While the weather no longer looks like motorcycle riding season, all drivers should remain alert. There are always motorcycle riders who want to claim that the rode their cycle in November or December. Just last weekend, a rider was killed in a motorcycle crash in Somerset when a drunk driver turned in front of him on Main Street.
Riding a cycle in Pennsylvania during this month carries extra risks, as the shorter hours of daylight, the risk of rain, sleet or snow increases and even the presence of fallen leaves could potentially lead to a loss of control on a bike. Motorcycle accidents, involving turning drivers, drunk or not, are always a danger.

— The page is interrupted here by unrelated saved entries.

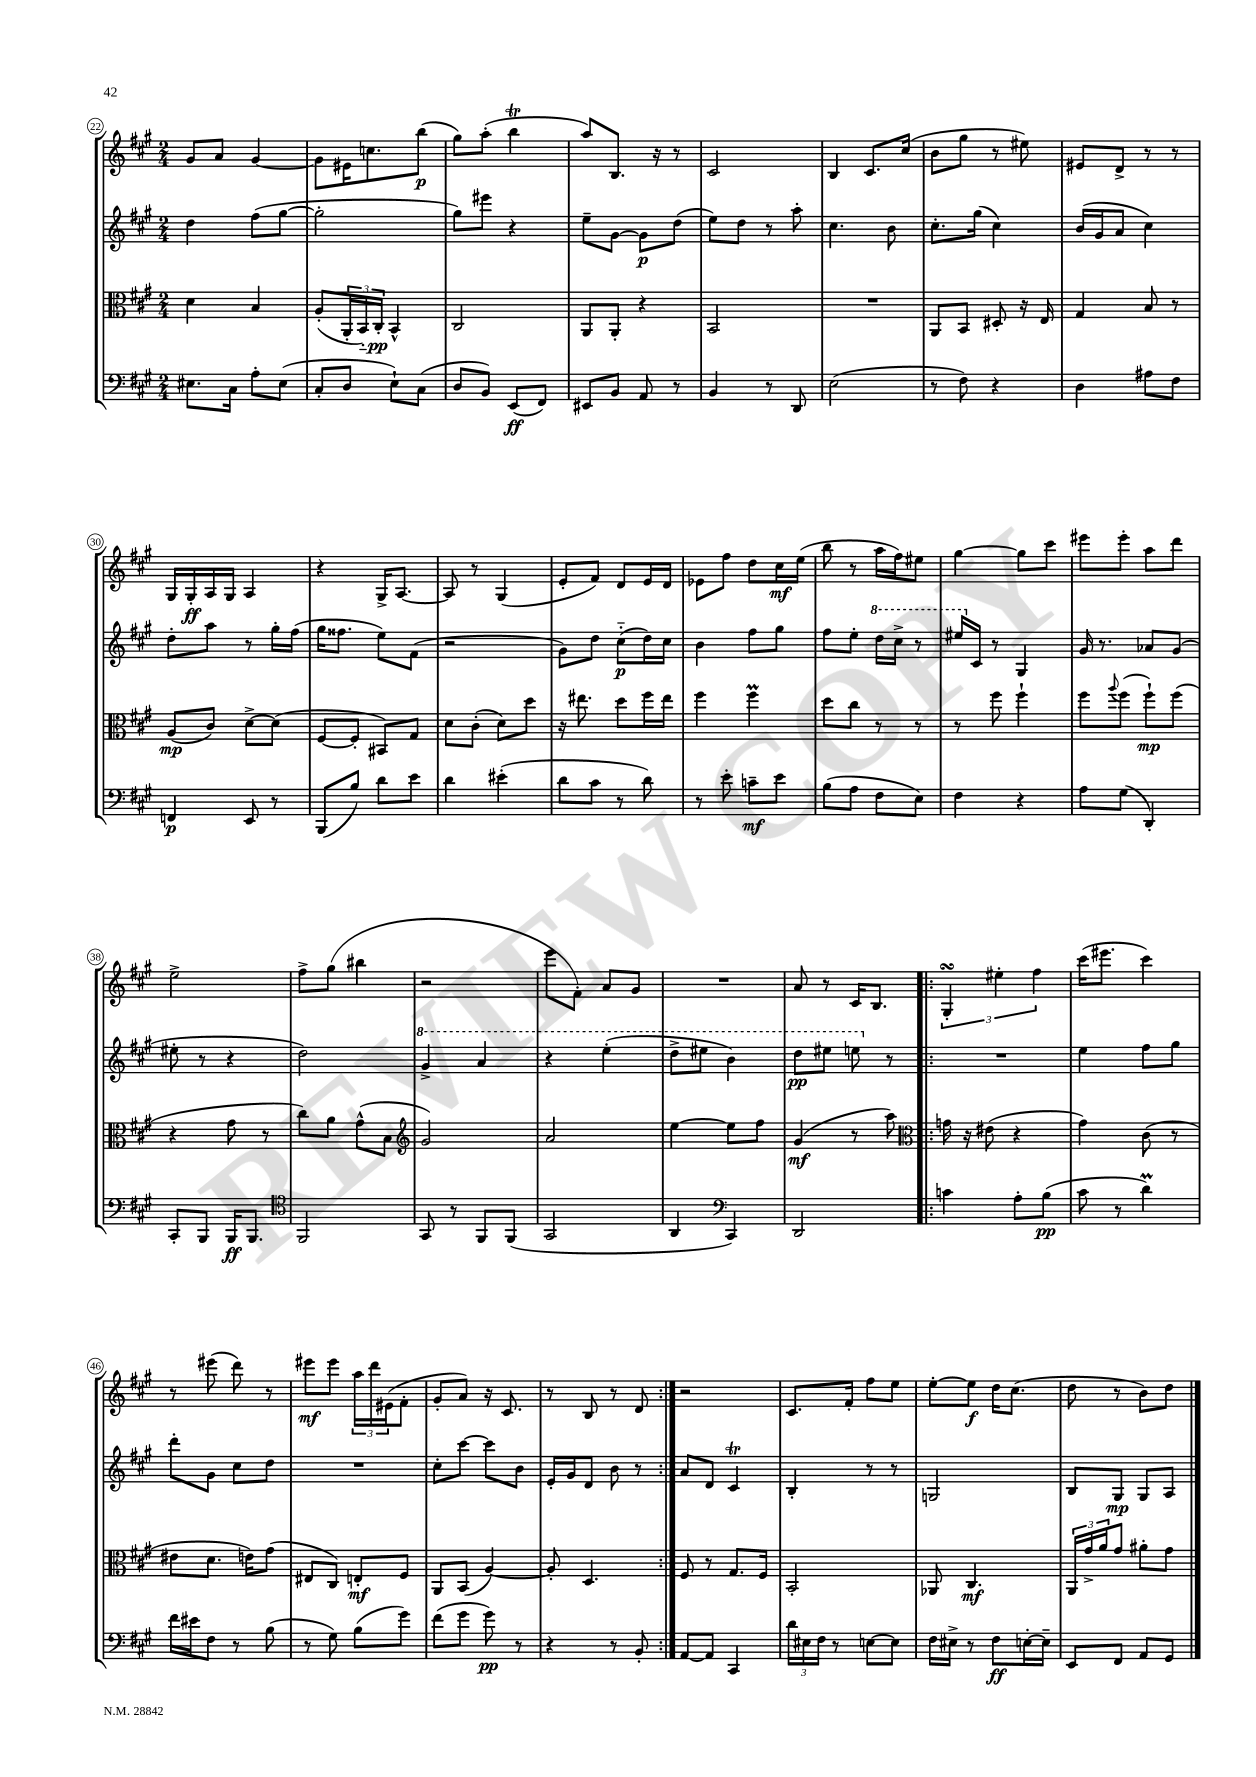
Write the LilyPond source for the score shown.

<<
\new StaffGroup <<
\new Staff = "s0" {
    \clef treble \key a \major \numericTimeSignature \time 2/4
    gis'8 a'8 gis'4~ |
    gis'8 eis'16 c''8. b''8\p( |
    gis''8) a''8-.( b''4\trill |
    a''8) b8. r16 r8 |
    cis'2 |
    b4 cis'8. cis''16( |
    b'8 gis''8 r8 eis''8) |
    eis'8 d'8-> r8 r8 |
    gis16 gis16-.\ff a16 gis16 a4 |
    r4 gis16-> a8.~ |
    a8 r8 gis4( |
    e'8-. fis'8) d'8 e'16 d'16 |
    ees'8 fis''8 d''8 cis''16\mf e''16( |
    b''8 r8 a''16 fis''16) eis''8 |
    gis''4~ gis''8 cis'''8 |
    eis'''8 eis'''8-. a''8 d'''8 |
    e''2-> |
    fis''8-> gis''8( bis''4 |
    r2 |
    e'''8 fis'8-.) a'8 gis'8 |
    R2 |
    a'8 r8 cis'16 b8. |
    \repeat volta 2 { \tuplet 3/2 { gis4-.\turn eis''4-. fis''4 } |
    cis'''16( eis'''8. cis'''4) |
    r8 eis'''8( d'''8) r8 |
    eis'''8\mf eis'''8 \tuplet 3/2 { a''16 d'''16 eis'16( } fis'8-. |
    gis'8-. a'8) r16 cis'8. |
    r8 b8 r8 d'8 | }
    r2 |
    cis'8. fis'16-. fis''8 e''8 |
    e''8~-. e''8\f d''16 cis''8.( |
    d''8 r8 b'8) d''8 \bar "|." |
}
\new Staff = "s1" {
    \clef treble \key a \major \numericTimeSignature \time 2/4
    d''4 fis''8( gis''8~ |
    gis''2-. |
    gis''8) eis'''8 r4 |
    e''8-- gis'8~ gis'8\p d''8( |
    e''8) d''8 r8 a''8-. |
    cis''4. b'8 |
    cis''8.-. gis''16( cis''4) |
    b'16( gis'16 a'8 cis''4) |
    d''8-. a''8 r8 gis''16-. fis''16( |
    gis''16 fisis''8. e''8) fis'8( |
    r2 |
    gis'8) d''8 cis''8-_\p( d''16) cis''16 |
    b'4 fis''8 gis''8 |
    fis''8 e''8-. \ottava #1 d'''16 cis'''16-> r8 |
    eis'''16 \ottava #0 cis'16 r8 gis4 |
    gis'16 r8. aes'8 gis'8( |
    eis''8-. r8 r4 |
    d''2) |
    \ottava #1 gis''4-> a''4 |
    r4 e'''4-.( |
    d'''8-> eis'''8 b''4) |
    d'''8\pp eis'''8 e'''8 \ottava #0 r8 |
    \repeat volta 2 { R2 |
    e''4 fis''8 gis''8 |
    d'''8-. gis'8 cis''8 d''8 |
    R2 |
    cis''8-. cis'''8~ cis'''8 b'8 |
    e'16-. gis'16 d'8 b'8 r8 | }
    a'8 d'8 cis'4\trill |
    b4-. r8 r8 |
    g2 |
    b8 gis8\mp gis8 a8 \bar "|." |
}
\new Staff = "s2" {
    \clef alto \key a \major \numericTimeSignature \time 2/4
    d'4 b4 |
    a8-.( \tuplet 3/2 { a,16-. b,16-_) cis16-.\pp } b,4-^ |
    cis2 |
    a,8 a,8-. r4 |
    b,2 |
    R2 |
    a,8 b,8 dis8-. r16 e16 |
    gis4 b8 r8 |
    a8\mp( cis'8) d'8~-> d'8( |
    fis8~ fis8-. bis,8) gis8 |
    d'8 cis'8-.( d'8) d''8 |
    r16 eis''8. d''8 fis''16 eis''16 |
    fis''4 fis''4\prall |
    d''8 cis''8 r8 r8 |
    r8 fis''8 fis''4-! |
    fis''8 \appoggiatura { a''8 } fis''8( fis''8-!\mp) fis''8( |
    r4 gis'8 r8 |
    cis''8) a'8 gis'8-^( b8 |
    \clef treble gis'2) |
    a'2 |
    e''4~ e''8 fis''8 |
    gis'4\mf( r8 a''8) |
    \repeat volta 2 { \clef alto g'16 r16 eis'8( r4 |
    gis'4) cis'8( r8 |
    eis'8 d'8. e'16) gis'8( |
    eis8 cis8) e8-.\mf fis8 |
    a,8 b,8( a4~) |
    a8-. d4. | }
    fis8 r8 gis8. fis16 |
    b,2-. |
    aes,8 cis4.\mf |
    \tuplet 3/2 { a,16 gis'16-> a'16 } gis'8 ais'8-. gis'8 \bar "|." |
}
\new Staff = "s3" {
    \clef bass \key a \major \numericTimeSignature \time 2/4
    eis8. cis16 a8-. eis8( |
    cis8-. d8 e8-!) cis8( |
    d8 b,8) e,8\ff( fis,8) |
    eis,8 b,8 a,8 r8 |
    b,4 r8 d,8 |
    e2( |
    r8 fis8) r4 |
    d4 ais8 fis8 |
    f,4\p e,8 r8 |
    b,,8( b8) d'8 e'8 |
    d'4 eis'4-.( |
    d'8 cis'8 r8 d'8) |
    r8 e'8-. c'8--\mf e'8 |
    b8( a8 fis8 e8) |
    fis4 r4 |
    a8 gis8( d,4-.) |
    cis,8-. b,,8 b,,16\ff b,,8. |
    \clef tenor fis,2 |
    gis,8 r8 fis,8 fis,8( |
    gis,2 |
    a,4 \clef bass cis,4) |
    d,2 |
    \repeat volta 2 { c'4 a8-. b8\pp( |
    cis'8 r8 d'4\prall) |
    fis'16 eis'16 fis8 r8 b8( |
    r8 gis8) b8( gis'8) |
    fis'8( gis'8 gis'8\pp) r8 |
    r4 r8 b,8-. | }
    a,8~ a,8 cis,4 |
    \tuplet 3/2 { d'16 eis16 fis16 } r8 e8~ e8 |
    fis16 eis16-> r8 fis8\ff e16~-. e16-- |
    e,8 fis,8 a,8 gis,8 \bar "|." |
}
>>
>>
\layout { \context { \Score currentBarNumber = #22 \override BarNumber.stencil = #(make-stencil-circler 0.1 0.3 ly:text-interface::print) } }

This is not an isolated problem, as in 2012 there were 93,000 people injured in motorcycle accidents. As the ownership of motorcycles has increased, the myth of the freedom of the open road often overrides practical concerns regarding the safe operation of a bike.

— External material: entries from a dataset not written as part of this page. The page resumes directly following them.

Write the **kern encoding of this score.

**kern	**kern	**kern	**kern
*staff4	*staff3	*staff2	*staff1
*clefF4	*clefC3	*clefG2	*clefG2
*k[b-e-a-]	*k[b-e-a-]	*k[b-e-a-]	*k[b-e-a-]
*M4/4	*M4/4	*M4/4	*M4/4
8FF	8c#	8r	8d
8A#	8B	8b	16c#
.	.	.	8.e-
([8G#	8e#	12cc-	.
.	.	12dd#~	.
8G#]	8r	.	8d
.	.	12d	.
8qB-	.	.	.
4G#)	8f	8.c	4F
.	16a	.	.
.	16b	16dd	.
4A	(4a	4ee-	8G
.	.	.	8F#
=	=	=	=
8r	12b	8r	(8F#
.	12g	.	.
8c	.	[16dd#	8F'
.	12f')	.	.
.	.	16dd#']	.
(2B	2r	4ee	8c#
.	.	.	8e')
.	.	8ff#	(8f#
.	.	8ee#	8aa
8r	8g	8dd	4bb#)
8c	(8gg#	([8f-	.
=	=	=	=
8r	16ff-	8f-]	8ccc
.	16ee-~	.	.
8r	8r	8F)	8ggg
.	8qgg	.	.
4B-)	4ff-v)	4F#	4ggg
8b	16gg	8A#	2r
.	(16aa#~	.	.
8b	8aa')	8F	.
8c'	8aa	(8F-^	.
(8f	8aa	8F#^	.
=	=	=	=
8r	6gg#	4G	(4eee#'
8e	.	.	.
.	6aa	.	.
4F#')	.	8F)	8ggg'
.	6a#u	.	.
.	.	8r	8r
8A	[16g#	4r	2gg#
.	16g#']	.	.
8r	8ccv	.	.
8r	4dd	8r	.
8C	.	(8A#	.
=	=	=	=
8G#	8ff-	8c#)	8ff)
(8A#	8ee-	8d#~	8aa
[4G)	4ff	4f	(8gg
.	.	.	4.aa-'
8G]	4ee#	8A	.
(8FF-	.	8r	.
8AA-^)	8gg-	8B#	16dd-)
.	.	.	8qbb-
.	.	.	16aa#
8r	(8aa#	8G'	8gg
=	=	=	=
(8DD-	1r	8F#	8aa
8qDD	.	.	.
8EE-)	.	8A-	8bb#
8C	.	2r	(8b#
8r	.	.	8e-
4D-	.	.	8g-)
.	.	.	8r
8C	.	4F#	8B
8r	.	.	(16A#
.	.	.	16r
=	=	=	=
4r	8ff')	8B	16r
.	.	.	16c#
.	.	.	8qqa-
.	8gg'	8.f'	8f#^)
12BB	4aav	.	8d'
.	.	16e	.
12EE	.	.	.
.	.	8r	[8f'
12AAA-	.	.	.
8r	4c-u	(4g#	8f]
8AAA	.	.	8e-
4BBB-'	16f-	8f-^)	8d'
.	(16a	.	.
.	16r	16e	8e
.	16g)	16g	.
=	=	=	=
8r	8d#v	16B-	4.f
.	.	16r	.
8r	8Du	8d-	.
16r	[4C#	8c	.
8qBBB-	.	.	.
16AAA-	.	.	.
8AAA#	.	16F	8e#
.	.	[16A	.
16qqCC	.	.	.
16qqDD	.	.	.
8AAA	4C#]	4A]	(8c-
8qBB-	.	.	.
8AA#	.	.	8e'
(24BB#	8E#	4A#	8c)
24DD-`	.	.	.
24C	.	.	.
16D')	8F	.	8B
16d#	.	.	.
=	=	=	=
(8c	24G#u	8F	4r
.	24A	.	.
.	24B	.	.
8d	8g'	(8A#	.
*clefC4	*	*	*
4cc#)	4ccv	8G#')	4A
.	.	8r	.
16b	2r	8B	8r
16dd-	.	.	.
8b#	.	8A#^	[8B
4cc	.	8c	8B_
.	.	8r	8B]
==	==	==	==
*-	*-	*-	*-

Motorcycles provide virtually no physical protection for the rider, unlike the modern motor vehicle that swaddles its occupants in crumple zones and wrap-around airbags. If the roof is not crushed, occupants, if securely seat belted in a car or truck can survive incredibly destructive accidents.
The same cannot be said of a rider on a motorcycle. The power to weight ratio of some "bullet bikes" provides them with dangerous capabilities. Safety training is important for all new motorcycle riders, especially older riders, as they may not have the years of experience driving a two-wheel vehicle, and may never have ridden a cycle previously.
Sadly, deaths increased for riders older than 50 by 7.7 percent in 2012. Overall, 4,967 people died in motorcycle crashes. Be careful if you go out for one last ride this season, and don't let it become your last ride forever.